Gwen Ifill Next Generation Award
The Gwen Ifill Next Generation Award honors alumna Gwen Ifill's commitment to professional excellence, community and mentoring. It recognizes a professional who exhibits the promise to carry on the work of fostering civic dialogue and an informed, diverse citizenry.
The 2020 award recipient is Ava DuVernay, filmmaker and founder of ARRAY.
Winner of BAFTA, Peabody and Emmy Awards, Academy Award nominee Ava DuVernay’s directorial work includes the Oscar-winning civil rights drama SELMA, the Oscar-nominated social justice documentary 13TH and the Disney children’s adventure A WRINKLE IN TIME, which made her the highest-grossing Black woman director in American box office history. In 2019, she created, wrote, produced and directed the Emmy Award-winning limited series WHEN THEY SEE US. She is currently producing the fifth season of her acclaimed series, QUEEN SUGAR. Winner of the 2012 Sundance Best Director Prize for her second independent film MIDDLE OF NOWHERE, DuVernay amplifies the work of Black artists, people of color and women of all kinds through ARRAY, her multi-platform arts and social impact collective dedicated to narrative change.

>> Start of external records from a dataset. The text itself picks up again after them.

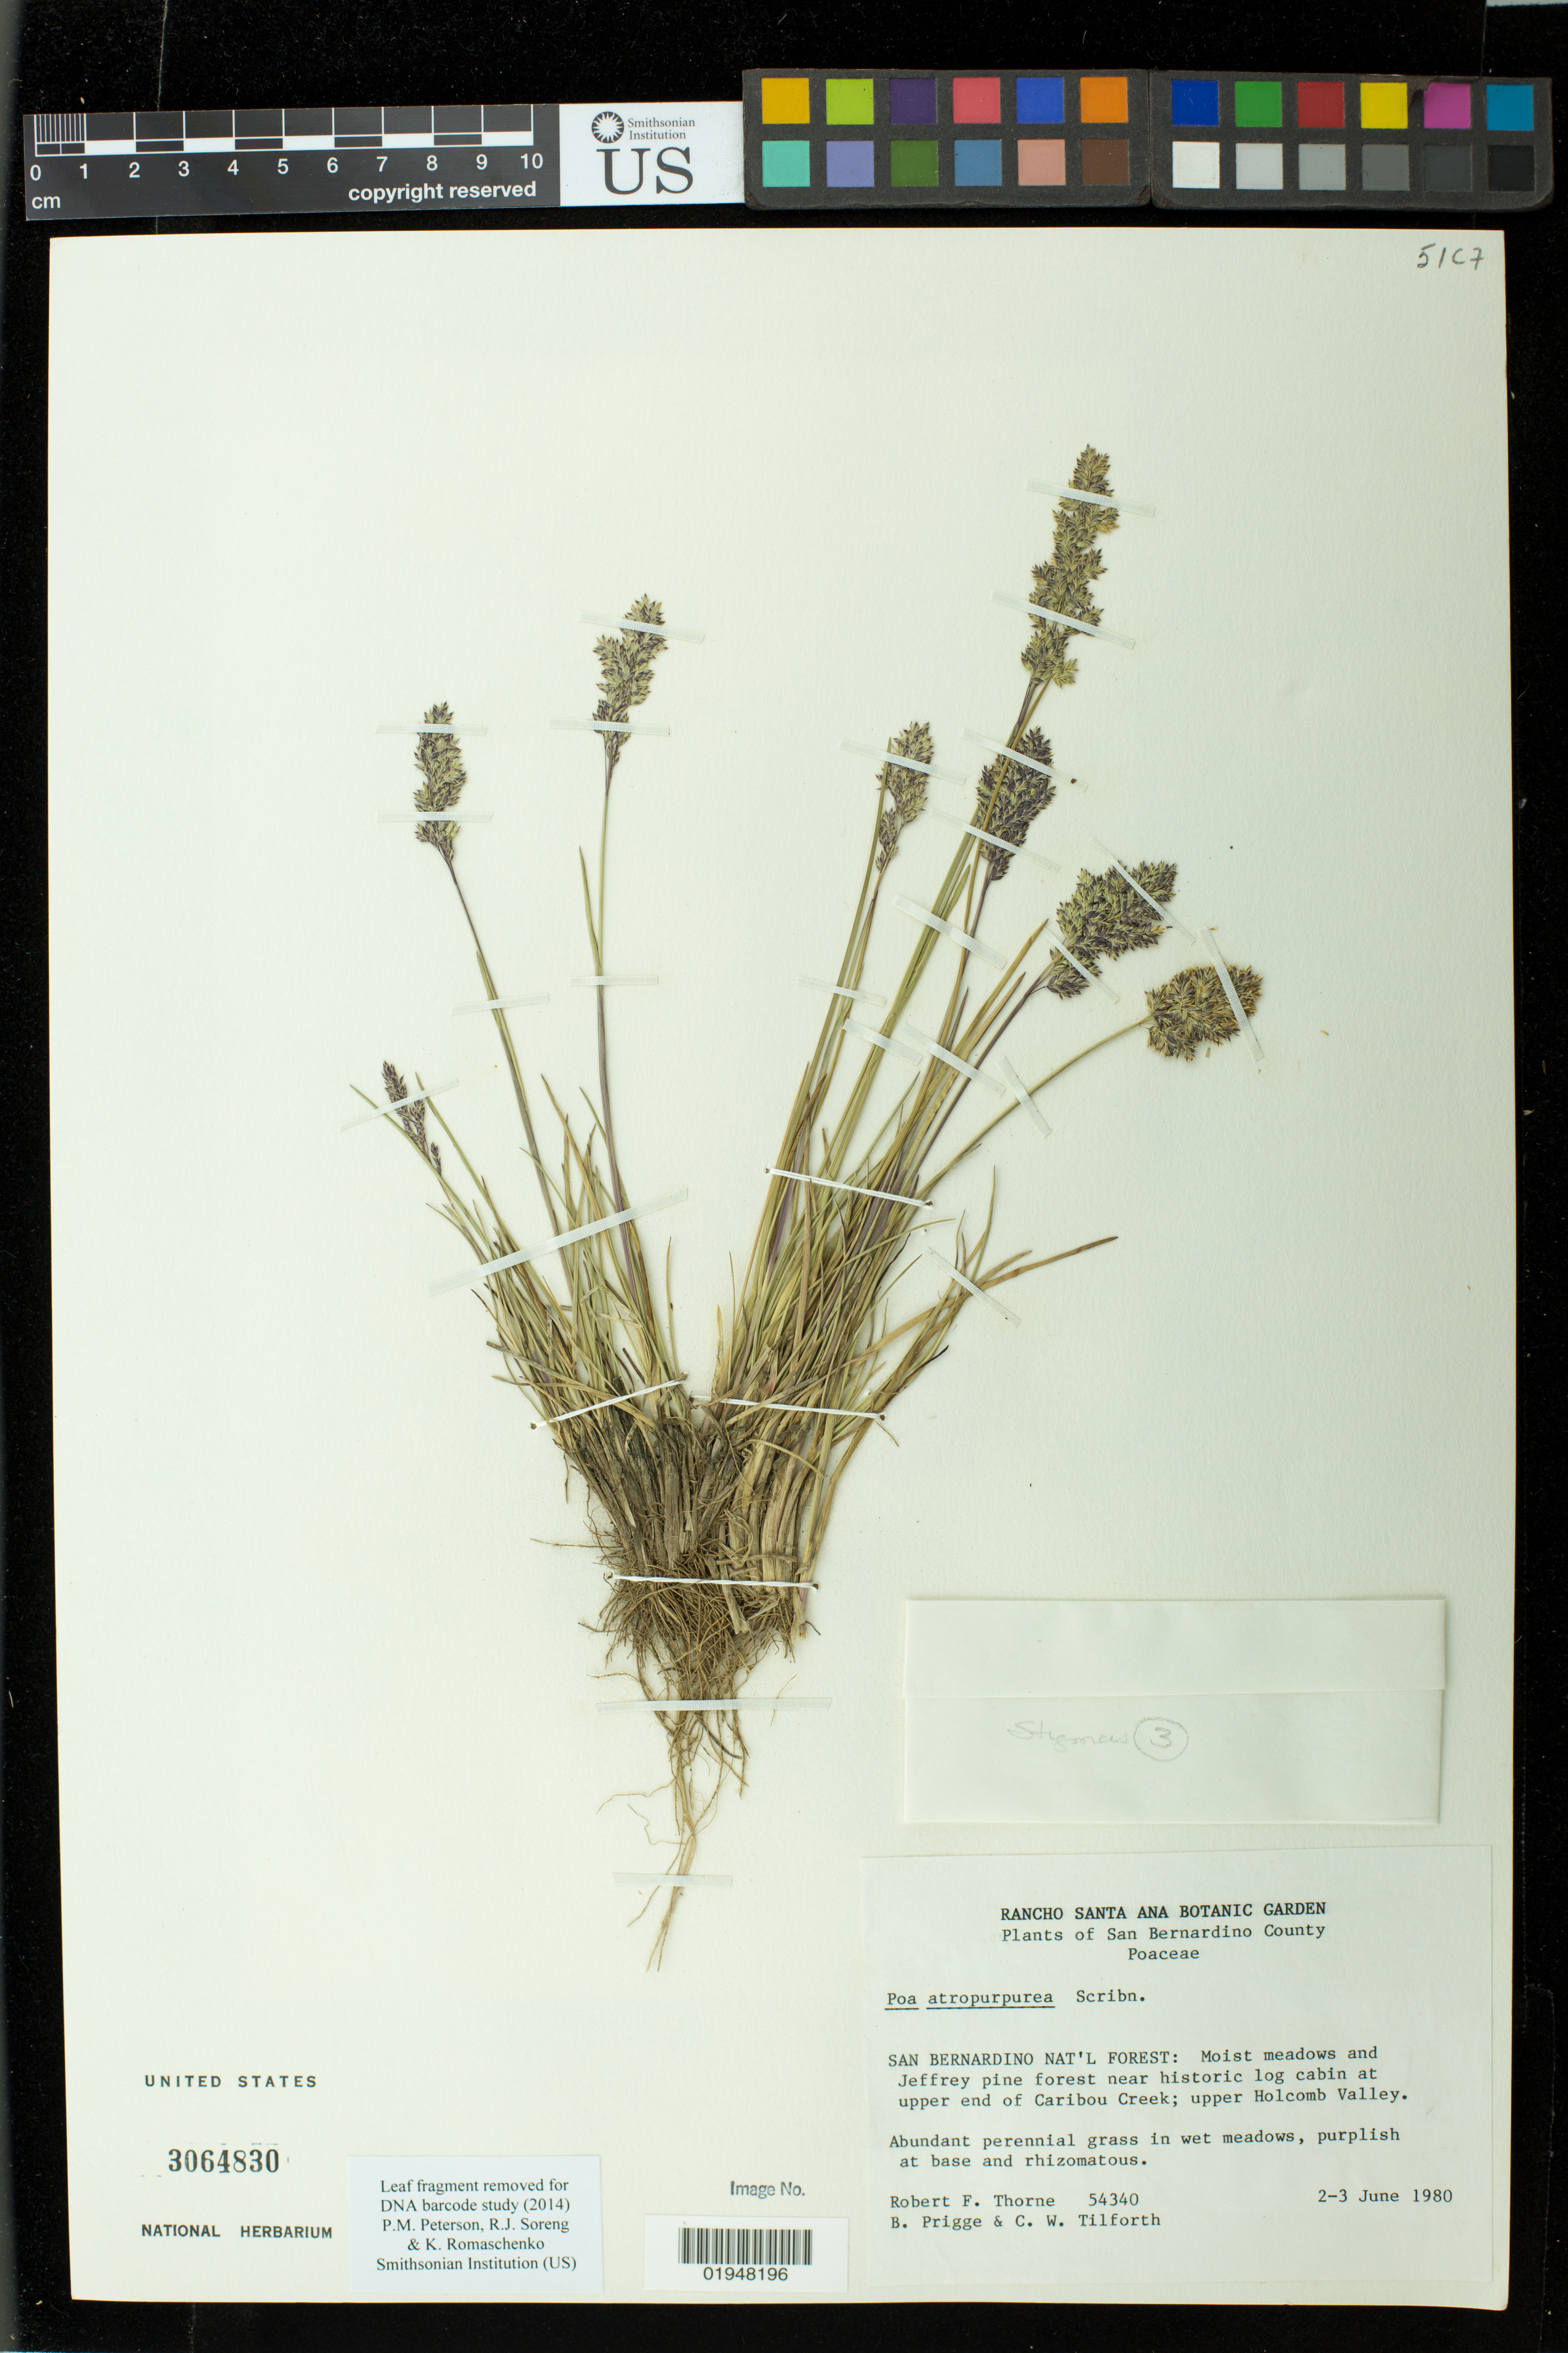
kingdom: Plantae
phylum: Tracheophyta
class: Liliopsida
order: Poales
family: Poaceae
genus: Poa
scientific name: Poa atropurpurea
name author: Scribn.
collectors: R. F. Thorne, B. Prigge & C. Tilforth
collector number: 54340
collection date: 1980-06-02/1980-06-03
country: United States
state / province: California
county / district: San Bernardino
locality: San Bernardino Nat'l Forest, near historic log cabin at upper end of Caribou Creek; upper Holcomb Valley.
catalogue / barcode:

Yamiche Alcindor, White House correspondent for PBS NewsHour and the 2019 Gwen Ifill Next Generation Award recipient, presented the 2020 Award to Ava DuVernay.
The 2019 award recipient was Yamiche Alcindor, White House Correspondent for PBS NewsHour and a mentee of Gwen’s.
Yamiche Alcindor is the White House correspondent for PBS NewsHour and a political contributor for NBC News and MSNBC, often appearing on shows, including Morning Joe, Andrea Mitchell Reports, Hardball with Chris Matthews, and Meet the Press with Chuck Todd.
Previously, she was a national reporter for The New York Times, covering politics and social issues, and also a reporter with USA Today. Alcindor has reported extensively on the intersection of race and politics. She’s covered the impact of President Donald Trump’s policies on working class people and immigrants, the presidential campaign of Senator Bernie Sanders, and the legacy of President Barack Obama, as well as how police killings affect communities and children.
She was named “Emerging Journalist of the Year” in 2013 by the National Association of Black Journalists. Alcindor earned a master's degree in broadcast news and documentary filmmaking from New York University and a bachelor's degree in English, government and African American studies from Georgetown University. A native of Miami, Fla., Alcindor is married to a fellow journalist and is the daughter of Haitian immigrants who met while attending Boston College.